The online Master of Science in Data Science with a Machine Learning specialization from Southern Methodist University (SMU) is a 33.5-credit program that can be completed in 20–28 months.
Designed for working professionals, it combines live online classes, self-paced coursework, and on-campus immersion experiences. Students attend weekly sessions in small seminar-style classes that support collaborative learning and faculty interaction.
Accreditation and Outcomes
The program is accredited by the Southern Association of Colleges and Schools Commission on Colleges (SACSCOC). Graduates are prepared for advanced data science roles, including data architect, machine learning engineer, and principal software engineer.
The curriculum develops both technical and strategic decision-making skills with a focus on practical applications.
Curriculum
The core curriculum covers statistical foundations, data wrangling, machine learning, database management, and data visualization. Key courses include Machine Learning I & II, Natural Language Processing, and Applied Statistics.
Statistical Foundations for Data Science
This course introduces statistical concepts through experimental design. Students focus on analyzing and interpreting statistical data, rather than performing calculations. Topics include sampling methods, T-tests, ANOVA, regression, and ethical data practices.
Doing Data Science
Students gain hands-on experience with the full data science workflow using industry-standard tools. Topics include data wrangling, exploratory analysis, machine learning, and time series forecasting. Real-world examples connect theory to application.
Applied Statistics: Inference and Modeling
This course builds on foundational statistics to explore multivariate data analysis and basic machine learning techniques. Topics include regression, discriminant analysis, clustering, and bootstrap methods. Emphasis is placed on interpreting results over computation.
File Organization and Database Management
Students learn to design, implement, and manage relational and NoSQL databases. The course covers query languages, database architecture, and storage techniques. Projects include hands-on work using SQL, MySQL, MongoDB, and Python.
Machine Learning I
Students explore core machine learning techniques, including classification, regression, clustering, and recommender systems. Emphasis is on practical application with tools like Python, R, and scikit-learn. Coursework includes data preparation, model design, and evaluation.
Quantifying the World
This course focuses on large-scale data collection, storage, and initial analysis. Students use APIs and scripting to gather and process data, then apply basic statistics and visualization to validate findings. Tools include Python, R, SQL, and NoSQL.
Machine Learning II
Students study advanced machine learning topics such as deep learning, supervised and unsupervised classification, and complex regression models. The course includes hands-on feature engineering and model validation using Matlab, Python, and R.
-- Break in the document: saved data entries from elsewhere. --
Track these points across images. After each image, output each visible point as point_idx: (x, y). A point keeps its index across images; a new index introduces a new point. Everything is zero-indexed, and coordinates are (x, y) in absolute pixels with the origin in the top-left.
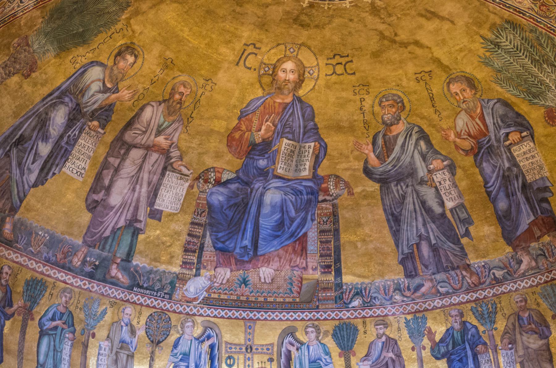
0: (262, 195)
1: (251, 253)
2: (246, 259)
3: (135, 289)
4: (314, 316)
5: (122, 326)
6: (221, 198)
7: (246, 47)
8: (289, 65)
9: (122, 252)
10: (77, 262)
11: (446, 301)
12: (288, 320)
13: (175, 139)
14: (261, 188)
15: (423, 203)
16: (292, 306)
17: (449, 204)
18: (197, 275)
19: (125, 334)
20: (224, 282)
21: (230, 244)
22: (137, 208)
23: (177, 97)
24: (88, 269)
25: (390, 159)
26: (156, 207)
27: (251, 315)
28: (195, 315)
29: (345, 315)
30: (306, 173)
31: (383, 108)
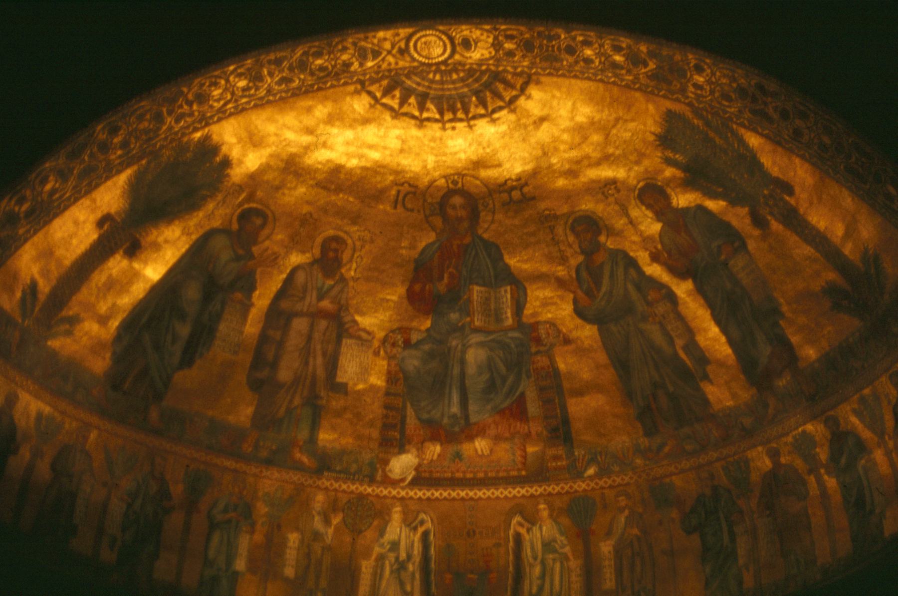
0: (464, 352)
1: (462, 422)
2: (457, 429)
3: (326, 474)
4: (545, 490)
5: (314, 517)
6: (416, 363)
7: (400, 188)
8: (457, 200)
9: (303, 434)
10: (247, 448)
12: (515, 497)
13: (343, 302)
14: (460, 346)
17: (679, 343)
18: (402, 450)
19: (318, 523)
20: (435, 457)
21: (436, 414)
22: (314, 383)
23: (331, 254)
24: (264, 454)
25: (601, 294)
26: (339, 379)
27: (471, 494)
28: (403, 499)
29: (580, 486)
30: (509, 322)
31: (577, 235)
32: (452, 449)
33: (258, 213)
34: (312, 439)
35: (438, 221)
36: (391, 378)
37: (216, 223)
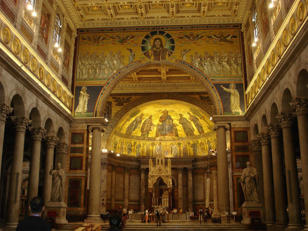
8: (166, 111)
9: (147, 136)
11: (192, 140)
15: (188, 127)
16: (172, 140)
18: (158, 137)
24: (142, 139)
32: (164, 137)
33: (143, 114)
34: (148, 137)
35: (163, 113)
36: (157, 129)
37: (138, 116)
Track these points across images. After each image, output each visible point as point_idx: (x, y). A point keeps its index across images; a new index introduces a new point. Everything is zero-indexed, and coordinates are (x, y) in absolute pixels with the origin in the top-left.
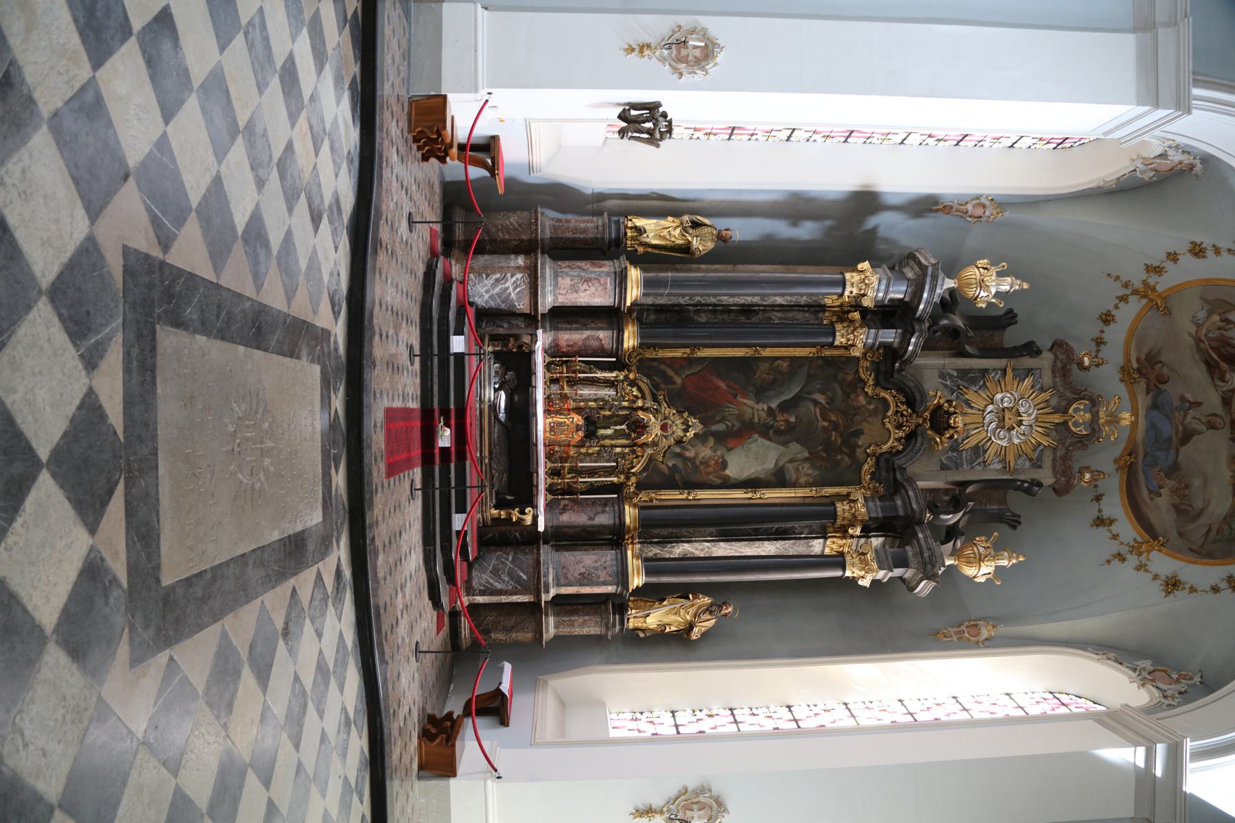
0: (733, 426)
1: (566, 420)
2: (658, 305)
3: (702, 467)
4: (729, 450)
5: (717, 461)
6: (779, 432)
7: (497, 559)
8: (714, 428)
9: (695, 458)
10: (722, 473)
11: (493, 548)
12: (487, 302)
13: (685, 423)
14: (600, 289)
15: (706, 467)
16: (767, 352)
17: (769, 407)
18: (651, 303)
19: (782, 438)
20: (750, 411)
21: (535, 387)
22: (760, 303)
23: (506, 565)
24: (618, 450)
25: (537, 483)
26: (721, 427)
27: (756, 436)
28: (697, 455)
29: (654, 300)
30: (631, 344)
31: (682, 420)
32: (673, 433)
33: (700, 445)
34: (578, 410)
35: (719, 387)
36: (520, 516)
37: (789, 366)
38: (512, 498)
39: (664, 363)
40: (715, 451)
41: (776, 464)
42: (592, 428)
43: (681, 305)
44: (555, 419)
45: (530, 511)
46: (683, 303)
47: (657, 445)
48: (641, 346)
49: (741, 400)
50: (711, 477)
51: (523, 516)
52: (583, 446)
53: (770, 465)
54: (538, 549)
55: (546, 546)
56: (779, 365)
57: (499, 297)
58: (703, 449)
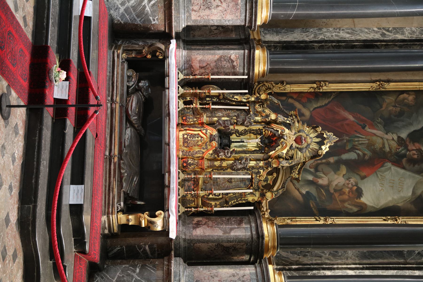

Natural Language Processing
This course teaches techniques for extracting insights from unstructured text data. Topics include text classification, tagging, semantic search, and normalization. Students work with real-world data sets using Python, SQL, and NLP libraries.
Specialization
Students choosing the Machine Learning specialization complete targeted coursework in areas such as supervised classification, unsupervised clustering, and deep learning. A capstone project and required immersions reinforce learning through real-world data challenges.
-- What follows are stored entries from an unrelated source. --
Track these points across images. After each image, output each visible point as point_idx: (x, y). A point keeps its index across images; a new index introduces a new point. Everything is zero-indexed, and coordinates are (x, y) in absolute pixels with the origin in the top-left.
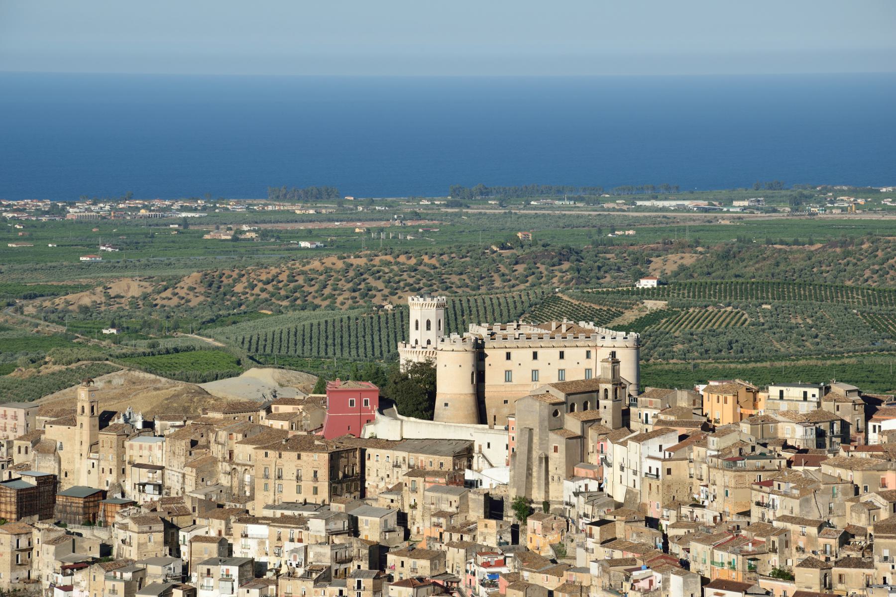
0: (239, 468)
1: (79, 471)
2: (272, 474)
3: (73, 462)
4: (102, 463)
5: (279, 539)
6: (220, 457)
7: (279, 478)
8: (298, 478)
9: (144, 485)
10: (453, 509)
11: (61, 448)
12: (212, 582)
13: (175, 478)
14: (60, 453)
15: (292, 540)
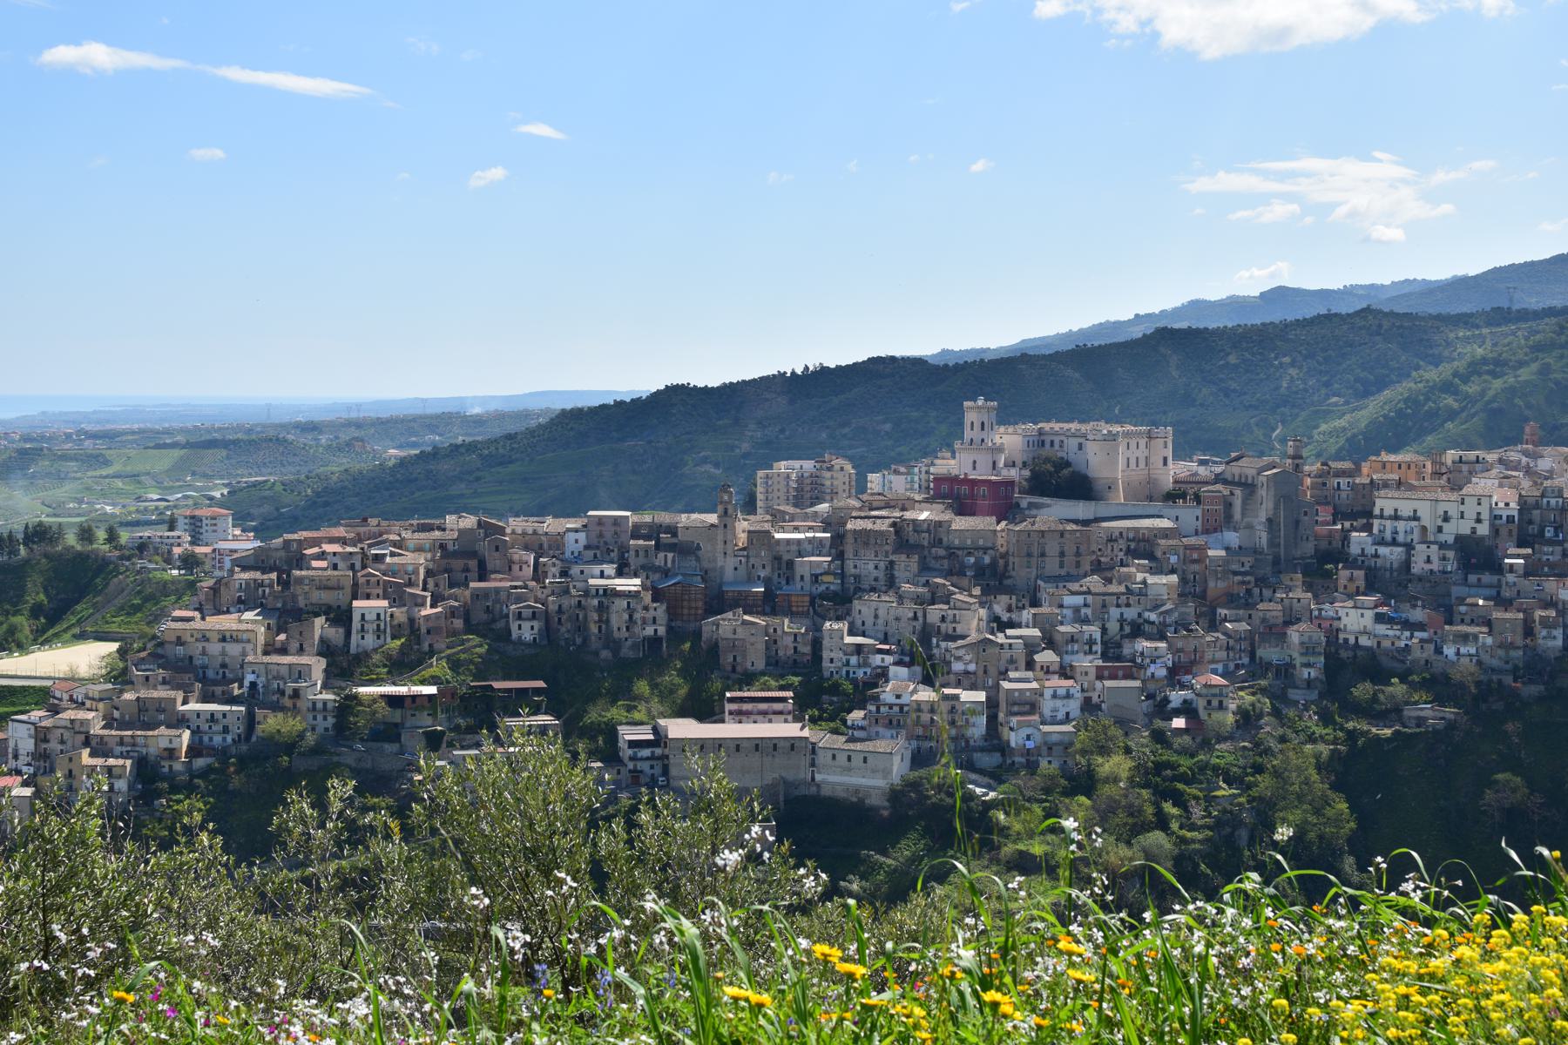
0: (960, 553)
1: (722, 568)
2: (1035, 551)
3: (715, 560)
4: (752, 561)
5: (1104, 606)
6: (926, 543)
7: (1043, 555)
8: (1062, 554)
9: (816, 576)
10: (1247, 568)
11: (698, 548)
12: (1076, 647)
13: (871, 566)
14: (700, 553)
15: (1118, 606)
Admission and Prerequisites
Applicants must hold a bachelor’s degree and show proficiency in programming and quantitative skills. No GRE is required, though supplemental materials like math or programming addenda may be submitted. Credit for prior learning is available for qualified boot camp or MicroMasters participants, allowing up to 6 graduate credits to be applied toward the degree.
Online Learning and Support
All classes are delivered through SMU’s online platform, with 24/7 access and mobile compatibility. Students receive academic advising, technical support, and career services throughout the program. Required on-campus immersions in Texas offer hands-on workshops, industry networking, and capstone presentations.
Tuition
The total tuition is approximately $37,855. Students may apply for federal financial aid, and military education benefits are accepted. Employer sponsorship and payment plans are also available.
Other Options at SMU
SMU also offers a Business Analytics specialization within the same program. Both specializations allow students to tailor their education to fit career goals in data science, machine learning, and business intelligence.